Nagarjuna’s Game

 

 Nagarjuna writes:

 

 “If I had a thesis of my own to advance, you could find fault with it. Since I have no thesis to advance, the question of disproving it does not arise.”

 

In other words,

 

“If I took a position, you could disprove (of) it (thereby causing me distress). Since I take no position, the question of disproof (and the distress that causes) does not arise.”

 

The mental attitude of not taking (= attaching to) a position, later applied to the ‘aggregates’ and lived out by wandering about as a homeless beggar, is the core or ‘heart’ of the Buddha dharma (of distress elimination). It’s applied fully, as dialectic, in the Diamond Sutra, then condensed into the Heart (or Core) Sutra, the latter being compressed into the simple mantra: “Awakening, gone, gone to the other shore, gone beyond the other shore, Svāhā (= Amen!)”

 

Nagarjuna deconstructs the positions taken by a variety of Buddhist sects on each and every significant topic of Buddhist discourse. He simply reduces to the absurd  (= zero = emptiness, Sanskrit: sunya) the entirety of Buddhist (and, by implication of non-Buddhist) meta-physical, physical and psychological speculation.

 

For instance:

“Neither from itself nor from another,

 Nor from both,

 Nor without cause,

 Does anything whatever, anywhere arise.”

 

So, how, or from where or from what does anything arise (indeed, ‘emerge’), apart from karmic residue? Or does anything, anywhere arise (emerge) at all. Nagarjuna doesn’t say. The Buddha also didn’t say.

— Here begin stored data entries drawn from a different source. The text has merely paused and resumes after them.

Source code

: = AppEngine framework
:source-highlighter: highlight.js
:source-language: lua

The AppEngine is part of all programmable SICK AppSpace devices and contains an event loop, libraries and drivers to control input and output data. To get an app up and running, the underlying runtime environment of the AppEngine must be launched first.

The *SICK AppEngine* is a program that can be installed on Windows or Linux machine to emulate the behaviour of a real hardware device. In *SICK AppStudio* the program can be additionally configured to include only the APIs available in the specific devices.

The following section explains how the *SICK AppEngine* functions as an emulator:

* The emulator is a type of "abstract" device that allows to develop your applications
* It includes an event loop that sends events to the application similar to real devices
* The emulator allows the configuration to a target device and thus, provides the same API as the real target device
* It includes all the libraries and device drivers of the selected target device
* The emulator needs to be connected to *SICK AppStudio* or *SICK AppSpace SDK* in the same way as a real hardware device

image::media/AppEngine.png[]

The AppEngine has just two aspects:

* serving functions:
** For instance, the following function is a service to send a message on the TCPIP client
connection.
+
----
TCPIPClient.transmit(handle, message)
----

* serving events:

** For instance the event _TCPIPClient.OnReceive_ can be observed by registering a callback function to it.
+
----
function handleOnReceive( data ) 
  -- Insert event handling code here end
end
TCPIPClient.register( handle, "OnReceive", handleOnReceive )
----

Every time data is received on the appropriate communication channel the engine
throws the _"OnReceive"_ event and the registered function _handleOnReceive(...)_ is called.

The Tathagata did produce a 12 phase list of ‘emerged (or compounded) phenomenon’ origination, starting with ignorance as primary driver. However, he did not comment how ignorance arises in the first place and from or in relation to what.

 

Nagarjuna calls his method of deconstruction of position (or view = dharma) Madhayma pratipad, quite obviously wrongly translated as ‘The Middle Way’. Taking no position, that is to say, hovering amidst all positions (i.e. off and in-between extremes, i.e. this shore ><the other shore) without alighting on (i.e. attaching to) any one of them can hardly be called ‘middle’, specifically if one interprets ‘middle’ to mean ‘half way’, as in the Golden Mean concept.

 

But there was extremely clever Buddhist method to his seeming madness. Since all thesis (read: dharmas = positions and so on) are impermanent and, because happening as ‘emerged phenomena’, not (because ‘not proper to’ = or owned, hence controlled) atta (the meaning of atta remains elusive) hence causing distress (Pali: dukkha), detaching from a position (thereafter all positions) eliminates distress (completely), the latter being the stated purpose of Buddhist endeavour.

 

In short, Nagarjuna, like the Tathagata Sakyamuni (i.e. the Buddha) before him, takes the Zero (read: emptiness) Space (= no stand), the internal and external expression thereof being silence (= non-birth). By not taking a stand, distress does not arise (i.e. because all stands are temporary and beyond one’s control. See the 3 characteristics sutta). And that’s the whole Buddhist message and the rationale of Buddhist practice, to wit, “Take no stand anywhere, but if you have to, don’t respond.”

 

The entire edifice of Buddhist physical and metaphysical, and derived from the latter, moral speculation rests upon the empty (because meaningless) metaphor atta (usually wrongly translated as ‘self’), empty because the Buddha never produced a positive unambiguous description or definition of it. No one knows what the Buddha meant when he used. Until atta is defined (i.e. a positive position is taken), all Buddhist reasoning (but not practice) remains spurious. Giving negative (to wit, neti-neti) definitions to atta leads (and probably is intended to lead) nowhere, hence to emptiness.